The task: Transcribe every entry word for word, but drop the pictures.

[Saved data entries]

--

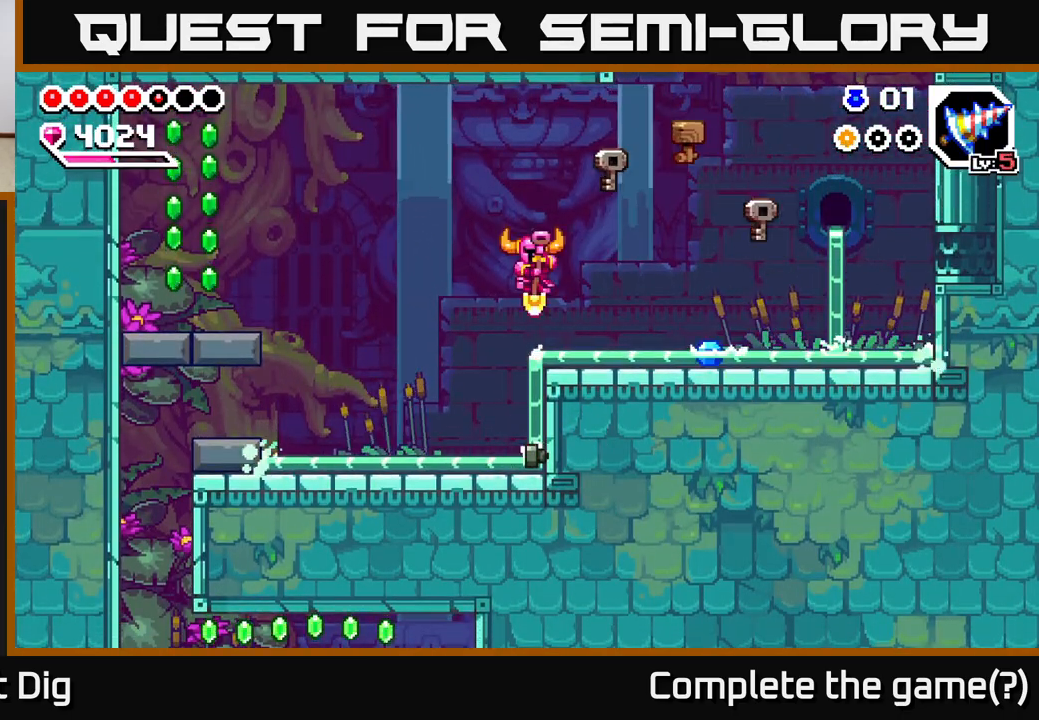
{"buttons": [], "right_stick": "center", "events": [[133, "DPAD_LEFT", "up"], [200, "DPAD_RIGHT", "down"], [233, "X", "down"], [317, "X", "up"], [467, "DPAD_RIGHT", "up"]]}
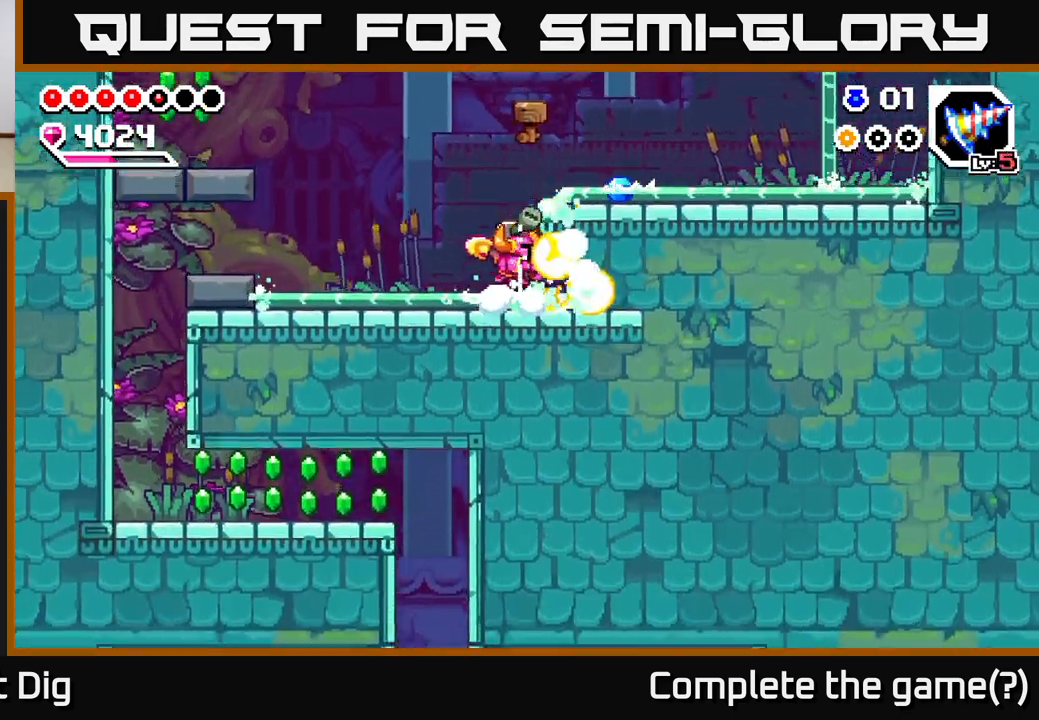
{"buttons": ["DPAD_LEFT"], "right_stick": "center", "events": [[17, "A", "down"], [50, "DPAD_RIGHT", "down"], [150, "A", "up"], [333, "DPAD_RIGHT", "up"], [367, "DPAD_LEFT", "down"]]}
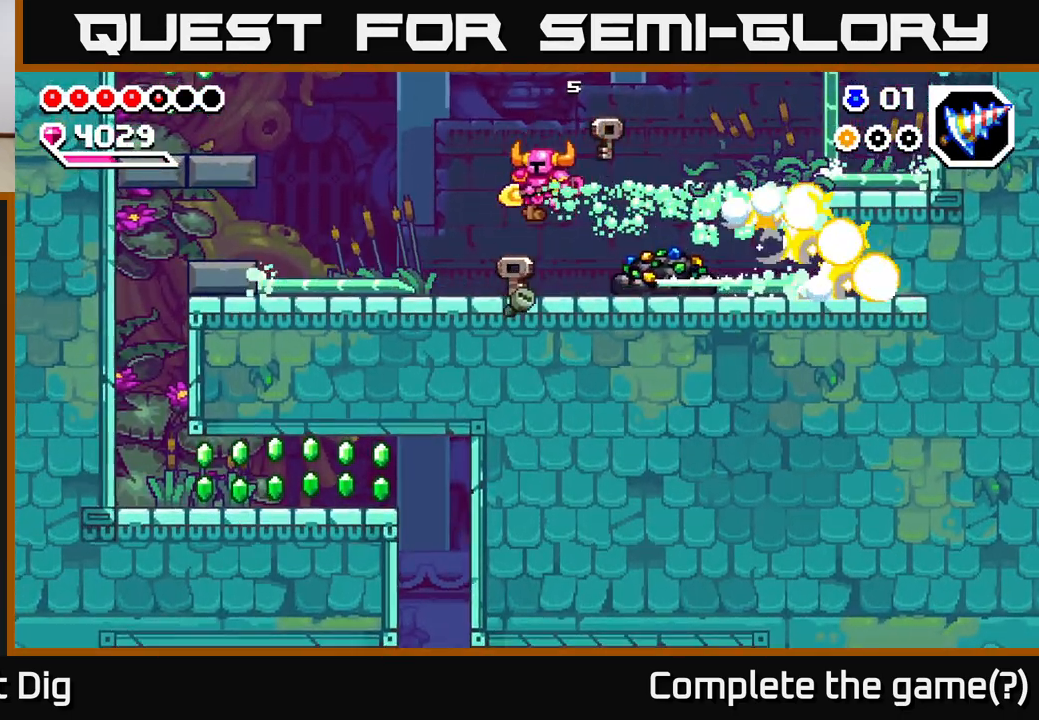
{"buttons": ["X", "DPAD_RIGHT"], "right_stick": "center", "events": [[117, "DPAD_LEFT", "up"], [150, "DPAD_RIGHT", "down"], [267, "X", "down"], [350, "X", "up"], [433, "X", "down"]]}
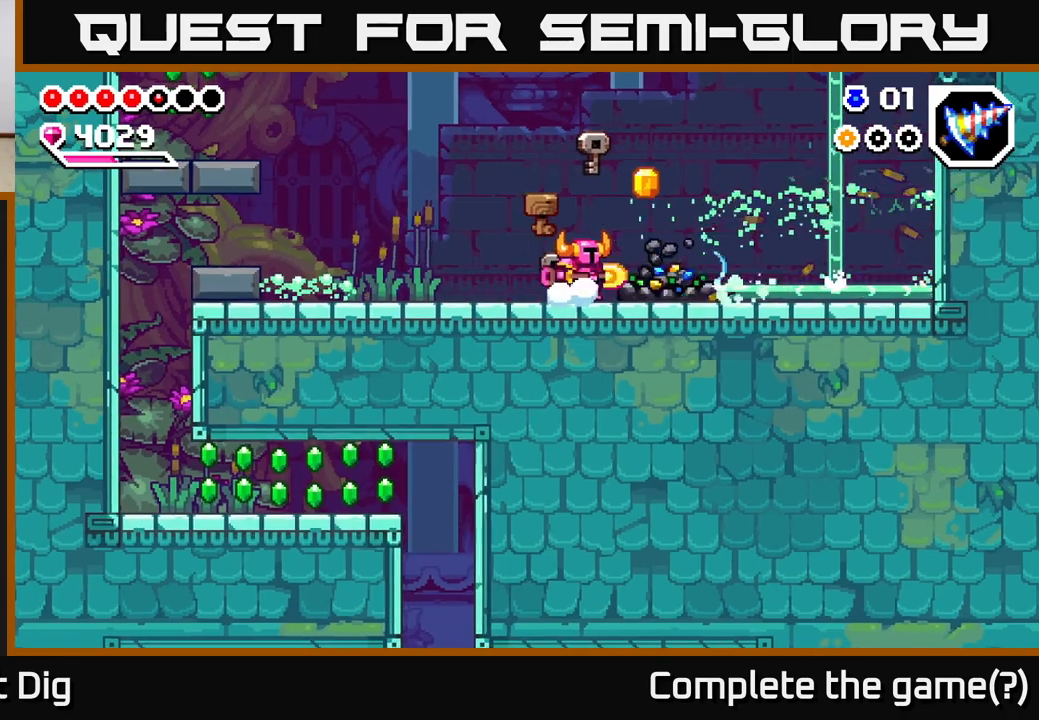
{"buttons": ["X", "DPAD_RIGHT"], "right_stick": "center", "events": [[17, "X", "up"], [100, "X", "down"], [183, "X", "up"], [250, "X", "down"], [367, "X", "up"], [433, "X", "down"]]}
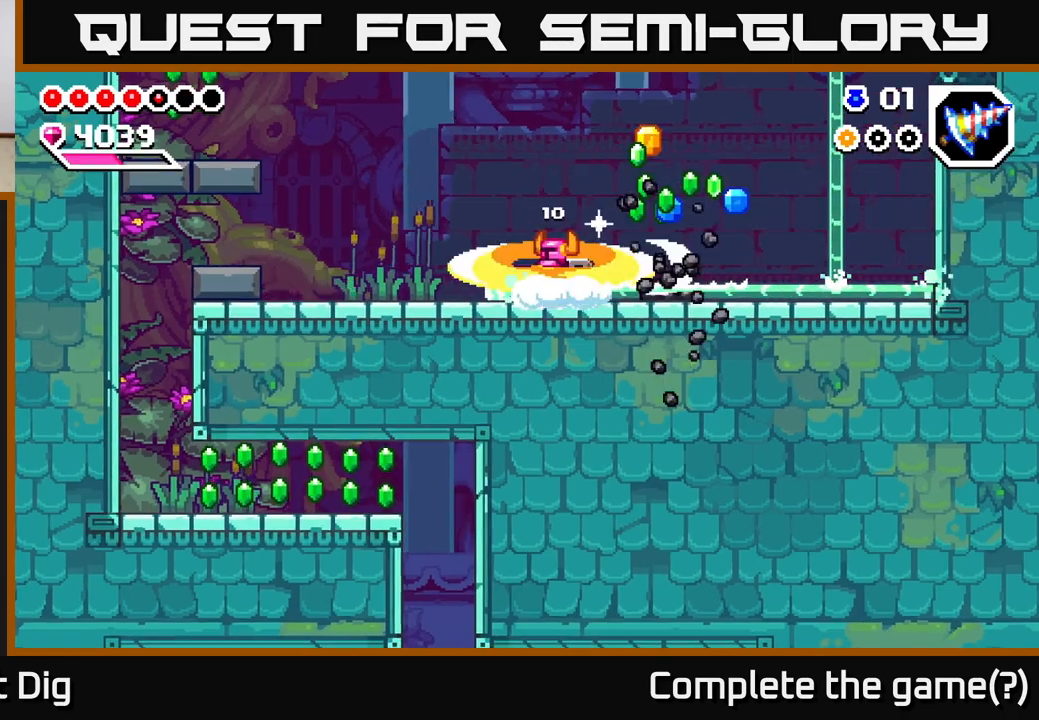
{"buttons": ["DPAD_LEFT"], "right_stick": "center", "events": [[50, "X", "up"], [217, "A", "down"], [300, "A", "up"], [450, "DPAD_RIGHT", "up"], [483, "DPAD_LEFT", "down"]]}
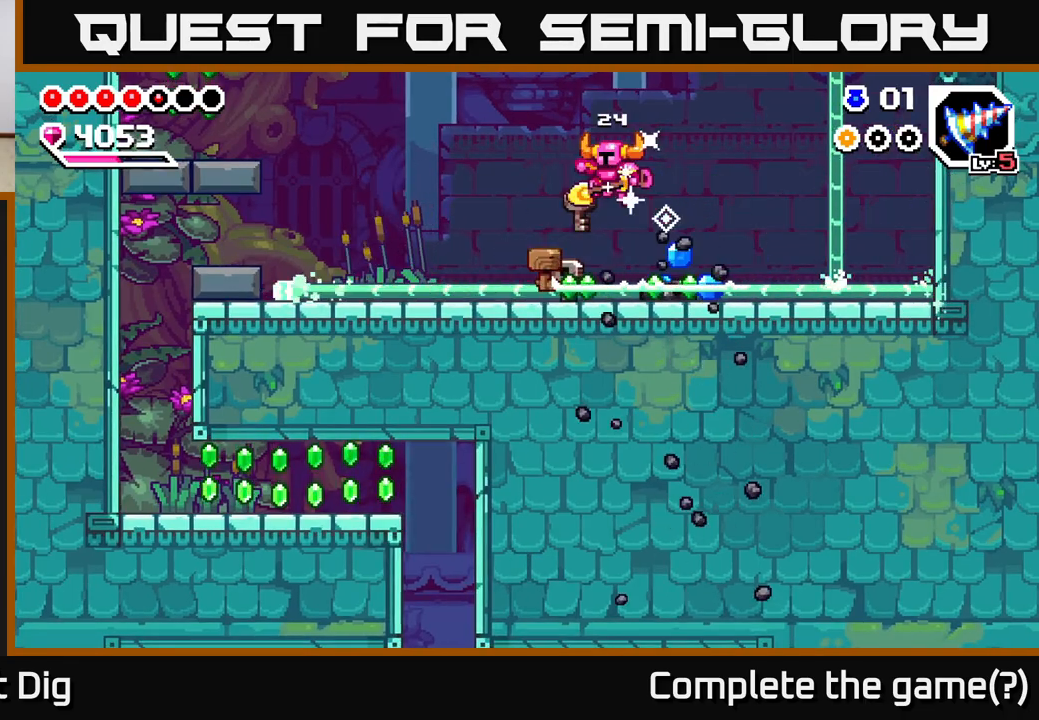
{"buttons": ["DPAD_RIGHT"], "right_stick": "center", "events": [[117, "DPAD_LEFT", "up"], [183, "DPAD_RIGHT", "down"], [217, "X", "down"], [300, "X", "up"], [317, "DPAD_RIGHT", "up"], [467, "DPAD_RIGHT", "down"]]}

--

Task answer:
{"buttons": [], "right_stick": "center", "events": [[133, "DPAD_LEFT", "up"], [200, "DPAD_RIGHT", "down"], [233, "X", "down"], [317, "X", "up"], [467, "DPAD_RIGHT", "up"]]}
{"buttons": ["DPAD_LEFT"], "right_stick": "center", "events": [[17, "A", "down"], [50, "DPAD_RIGHT", "down"], [150, "A", "up"], [333, "DPAD_RIGHT", "up"], [367, "DPAD_LEFT", "down"]]}
{"buttons": ["X", "DPAD_RIGHT"], "right_stick": "center", "events": [[117, "DPAD_LEFT", "up"], [150, "DPAD_RIGHT", "down"], [267, "X", "down"], [350, "X", "up"], [433, "X", "down"]]}
{"buttons": ["X", "DPAD_RIGHT"], "right_stick": "center", "events": [[17, "X", "up"], [100, "X", "down"], [183, "X", "up"], [250, "X", "down"], [367, "X", "up"], [433, "X", "down"]]}
{"buttons": ["DPAD_LEFT"], "right_stick": "center", "events": [[50, "X", "up"], [217, "A", "down"], [300, "A", "up"], [450, "DPAD_RIGHT", "up"], [483, "DPAD_LEFT", "down"]]}
{"buttons": ["DPAD_RIGHT"], "right_stick": "center", "events": [[117, "DPAD_LEFT", "up"], [183, "DPAD_RIGHT", "down"], [217, "X", "down"], [300, "X", "up"], [317, "DPAD_RIGHT", "up"], [467, "DPAD_RIGHT", "down"]]}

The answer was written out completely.